- _TASK STATEMENT_:
Retype the data below line for line, leaving every character as it stands.

Recorded data
--------
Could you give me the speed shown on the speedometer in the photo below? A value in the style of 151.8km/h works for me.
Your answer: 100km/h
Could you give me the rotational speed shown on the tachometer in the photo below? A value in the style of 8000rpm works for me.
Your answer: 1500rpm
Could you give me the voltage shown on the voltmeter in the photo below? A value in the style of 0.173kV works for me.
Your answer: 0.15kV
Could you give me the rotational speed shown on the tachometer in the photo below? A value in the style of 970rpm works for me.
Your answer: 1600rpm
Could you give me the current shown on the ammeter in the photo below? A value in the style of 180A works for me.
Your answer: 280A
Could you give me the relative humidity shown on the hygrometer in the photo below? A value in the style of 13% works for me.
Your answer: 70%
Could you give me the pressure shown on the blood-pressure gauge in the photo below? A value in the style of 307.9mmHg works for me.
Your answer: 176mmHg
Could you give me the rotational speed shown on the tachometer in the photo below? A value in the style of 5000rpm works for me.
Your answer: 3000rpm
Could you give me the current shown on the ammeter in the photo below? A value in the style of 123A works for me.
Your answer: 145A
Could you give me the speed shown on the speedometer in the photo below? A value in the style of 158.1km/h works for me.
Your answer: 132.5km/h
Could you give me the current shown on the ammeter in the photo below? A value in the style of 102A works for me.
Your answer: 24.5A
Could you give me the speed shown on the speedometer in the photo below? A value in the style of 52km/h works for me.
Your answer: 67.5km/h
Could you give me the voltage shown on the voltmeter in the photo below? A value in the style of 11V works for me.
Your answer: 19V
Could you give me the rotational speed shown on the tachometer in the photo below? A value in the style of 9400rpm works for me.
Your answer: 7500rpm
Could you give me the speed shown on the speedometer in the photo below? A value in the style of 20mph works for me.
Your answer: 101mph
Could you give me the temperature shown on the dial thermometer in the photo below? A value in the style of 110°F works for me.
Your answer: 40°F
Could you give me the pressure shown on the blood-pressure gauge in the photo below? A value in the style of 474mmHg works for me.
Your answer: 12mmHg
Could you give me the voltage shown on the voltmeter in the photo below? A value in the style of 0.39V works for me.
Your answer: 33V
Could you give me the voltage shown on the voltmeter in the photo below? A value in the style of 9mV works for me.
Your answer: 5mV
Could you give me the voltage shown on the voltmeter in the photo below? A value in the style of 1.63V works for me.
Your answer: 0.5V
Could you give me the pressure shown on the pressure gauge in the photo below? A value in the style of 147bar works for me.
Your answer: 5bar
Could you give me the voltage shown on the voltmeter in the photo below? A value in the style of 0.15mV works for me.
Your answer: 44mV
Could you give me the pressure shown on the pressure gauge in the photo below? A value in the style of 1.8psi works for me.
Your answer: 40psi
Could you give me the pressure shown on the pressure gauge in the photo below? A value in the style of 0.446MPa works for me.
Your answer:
--------
- _FINAL ANSWER_:
Could you give me the speed shown on the speedometer in the photo below? A value in the style of 151.8km/h works for me.
Your answer: 100km/h
Could you give me the rotational speed shown on the tachometer in the photo below? A value in the style of 8000rpm works for me.
Your answer: 1500rpm
Could you give me the voltage shown on the voltmeter in the photo below? A value in the style of 0.173kV works for me.
Your answer: 0.15kV
Could you give me the rotational speed shown on the tachometer in the photo below? A value in the style of 970rpm works for me.
Your answer: 1600rpm
Could you give me the current shown on the ammeter in the photo below? A value in the style of 180A works for me.
Your answer: 280A
Could you give me the relative humidity shown on the hygrometer in the photo below? A value in the style of 13% works for me.
Your answer: 70%
Could you give me the pressure shown on the blood-pressure gauge in the photo below? A value in the style of 307.9mmHg works for me.
Your answer: 176mmHg
Could you give me the rotational speed shown on the tachometer in the photo below? A value in the style of 5000rpm works for me.
Your answer: 3000rpm
Could you give me the current shown on the ammeter in the photo below? A value in the style of 123A works for me.
Your answer: 145A
Could you give me the speed shown on the speedometer in the photo below? A value in the style of 158.1km/h works for me.
Your answer: 132.5km/h
Could you give me the current shown on the ammeter in the photo below? A value in the style of 102A works for me.
Your answer: 24.5A
Could you give me the speed shown on the speedometer in the photo below? A value in the style of 52km/h works for me.
Your answer: 67.5km/h
Could you give me the voltage shown on the voltmeter in the photo below? A value in the style of 11V works for me.
Your answer: 19V
Could you give me the rotational speed shown on the tachometer in the photo below? A value in the style of 9400rpm works for me.
Your answer: 7500rpm
Could you give me the speed shown on the speedometer in the photo below? A value in the style of 20mph works for me.
Your answer: 101mph
Could you give me the temperature shown on the dial thermometer in the photo below? A value in the style of 110°F works for me.
Your answer: 40°F
Could you give me the pressure shown on the blood-pressure gauge in the photo below? A value in the style of 474mmHg works for me.
Your answer: 12mmHg
Could you give me the voltage shown on the voltmeter in the photo below? A value in the style of 0.39V works for me.
Your answer: 33V
Could you give me the voltage shown on the voltmeter in the photo below? A value in the style of 9mV works for me.
Your answer: 5mV
Could you give me the voltage shown on the voltmeter in the photo below? A value in the style of 1.63V works for me.
Your answer: 0.5V
Could you give me the pressure shown on the pressure gauge in the photo below? A value in the style of 147bar works for me.
Your answer: 5bar
Could you give me the voltage shown on the voltmeter in the photo below? A value in the style of 0.15mV works for me.
Your answer: 44mV
Could you give me the pressure shown on the pressure gauge in the photo below? A value in the style of 1.8psi works for me.
Your answer: 40psi
Could you give me the pressure shown on the pressure gauge in the photo below? A value in the style of 0.446MPa works for me.
Your answer:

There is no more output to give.